As Brazil floods death toll rises, so does the tide of local volunteers
The Brazil floods death toll shot past 600 on Sunday, but survivors are being helped by a groundswell of local support unusual for a country that sees lethal floods almost every year.
Bruno Domingos/Reuters
Teresópolis, Brazil
The death toll from Brazil’s most lethal floods in memory shot past 600 Sunday, and it's still rising as rescuers continue to dig through mudslides in the aftermath of last week's torrential rains.
But amid the tragedy, the worst affected cities of Teresópolis, Nova Friburgo, and Petrópolis are experiencing a groundswell of spirited local volunteerism unusual for a country that sees lethal floods almost every year.
Swarms of locals wearing makeshift signs reading “volunteer” helped survivors this weekend in one gymnasium-turned-flood-shelter in the hard-hit city of Teresópolis. Among them: law student Paula Fraga and print shop employee George Barrozo da Silva, who were about to leave their unaffected Teresópolis homes for a planned beach vacation this week.
But now they’ve each spent hours each day helping in the gym.
“I woke up to a phone call [Wednesday morning], ‘Look at the television, Teresópolis is coming to an end!,' ” the tattooed and eyebrow-ringed Mr. Barrozo says.
He and Ms. Fraga had no links to service organizations nor volunteer experience in the past, but – like so many others in this tragedy's aftermath – they were moved by the devastation they saw to help in any way they could.
They rushed to the ‘Pedrão’ gymnasium to offer their labor. They spent the day sorting donated clothes and planned to soon donate blood.
“For as long as it’s needed, we’ll keep coming” law student Braga says, adding that she expected to spend her Monday birthday here in the gym.

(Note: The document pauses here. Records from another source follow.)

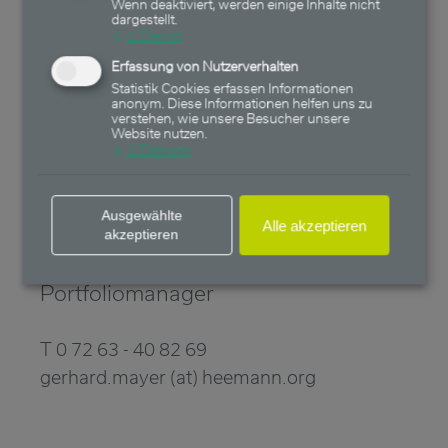
Wenn deaktiviert, werden einige Inhalte nicht
dargestellt.
↓
1
Dienst
Erfassung von Nutzerverhalten
Statistik Cookies erfassen Informationen
anonym. Diese Informationen helfen uns zu
verstehen, wie unsere Besucher unsere
Website nutzen.
↓
2
Dienste
Ausgewählte
Alle akzeptieren
akzeptieren
Gerhard Mayer
Portfoliomanager
T 0 72 63 - 40 82 69
gerhard.mayer (at) heemann.org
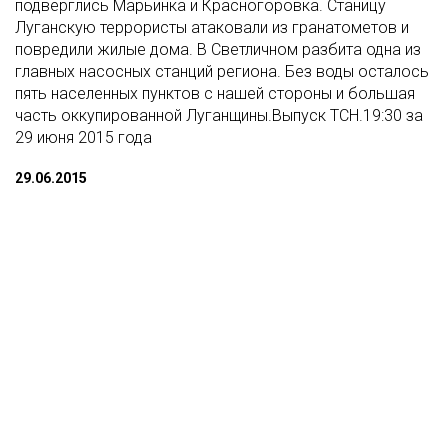
подверглись Марьинка и Красногоровка. Станицу
Луганскую террористы атаковали из гранатометов и
повредили жилые дома. В Светличном разбита одна из
главных насосных станций региона. Без воды осталось
пять населенных пунктов с нашей стороны и большая
часть оккупированной Луганщины.Выпуск ТСН.19:30 за
29 июня 2015 года
29.06.2015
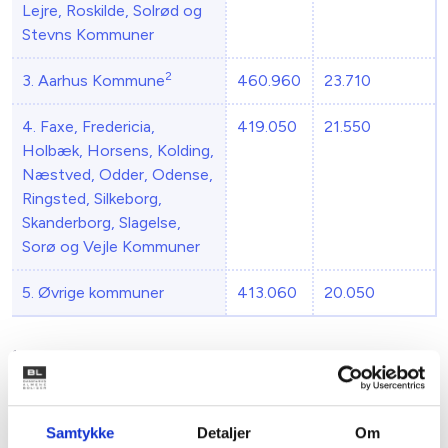
Lejre, Roskilde, Solrød og
Stevns Kommuner
2
3. Aarhus Kommune
460.960
23.710
4. Faxe, Fredericia,
419.050
21.550
Holbæk, Horsens, Kolding,
Næstved, Odder, Odense,
Ringsted, Silkeborg,
Skanderborg, Slagelse,
Sorø og Vejle Kommuner
5. Øvrige kommuner
413.060
20.050
1
Maksimumbeløbet i område 1 svarer i perioden 17. januar
2026 til 31. december 2035 til maksimumsbeløbet i
område 2 ("standardbeløbet") plus et tillæg. Tillægget
udgør i perioden 17. januar 2026 til 31. december 2032 10
Samtykke
Detaljer
Om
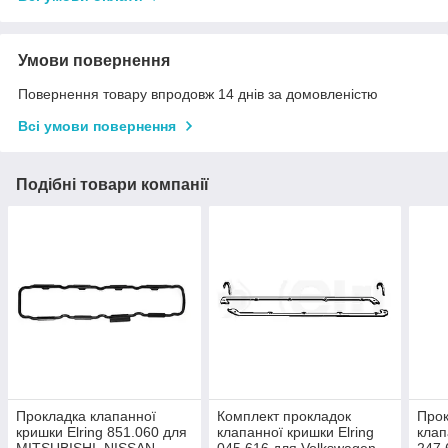
Умови повернення
Повернення товару впродовж 14 днів за домовленістю
Всі умови повернення
Подібні товари компанії
Прокладка клапанної
Комплект прокладок
Прок
кришки Elring 851.060 для
клапанної кришки Elring
клап
MITSUBISHI, NISSAN,
045.616 для Volkswagen,
247.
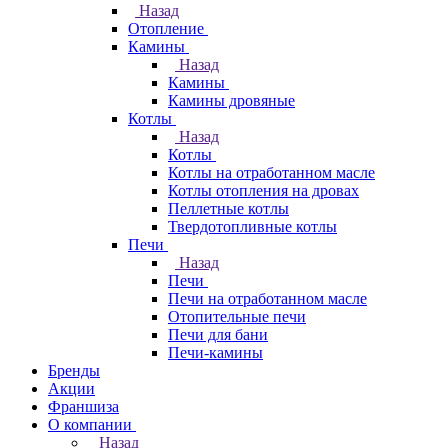
Назад
Отопление
Камины
Назад
Камины
Камины дровяные
Котлы
Назад
Котлы
Котлы на отработанном масле
Котлы отопления на дровах
Пеллетные котлы
Твердотопливные котлы
Печи
Назад
Печи
Печи на отработанном масле
Отопительные печи
Печи для бани
Печи-камины
Бренды
Акции
Франшиза
О компании
Назад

Behind the couple, a young woman in jeans circled the gym – “Does anyone want juice?” – as two volunteers followed her with trays of potato soup and bananas.
Meanwhile, two hurried women with no connection to any volunteer group took the name of anyone survivor entering the gym and entered the data into spreadsheets to help connect survivors to missing friends and family. The two women explained that as soon as they heard of the flood from their safe homes nearby, they grabbed their laptops and wireless ports and headed off to help.
Many of those volunteering are students, and it helps that they are on their summer vacations, says Herculano Abrahão, who leads the Red Cross unit in the Teresópolis gym ‘Pedrão’ shelter.
He estimated on Thursday that 300 volunteers had already shown up to this shelter and smaller nearby ones, only a handful of whom were from the Red Cross itself.
The volunteer spirit went way beyond one gym in Teresópolis.
The Red Cross in Rio de Janeiro says it has already received 150 tons of non-perishables, hygiene products, mattresses, and blankets.
Three hours after the state Health Ministry opened registration on Friday, some 131 health professionals in Rio de Janeiro registered to volunteer to care for flood victims, local media reported.
The Rio-based daily O Dia highlighted the broad solidarity movement among volunteers arriving in the affected cities and grassroots fundraising efforts, calling the thousands of bloggers and social network users across the country promoting disaster relief as the “largest current ever seen.”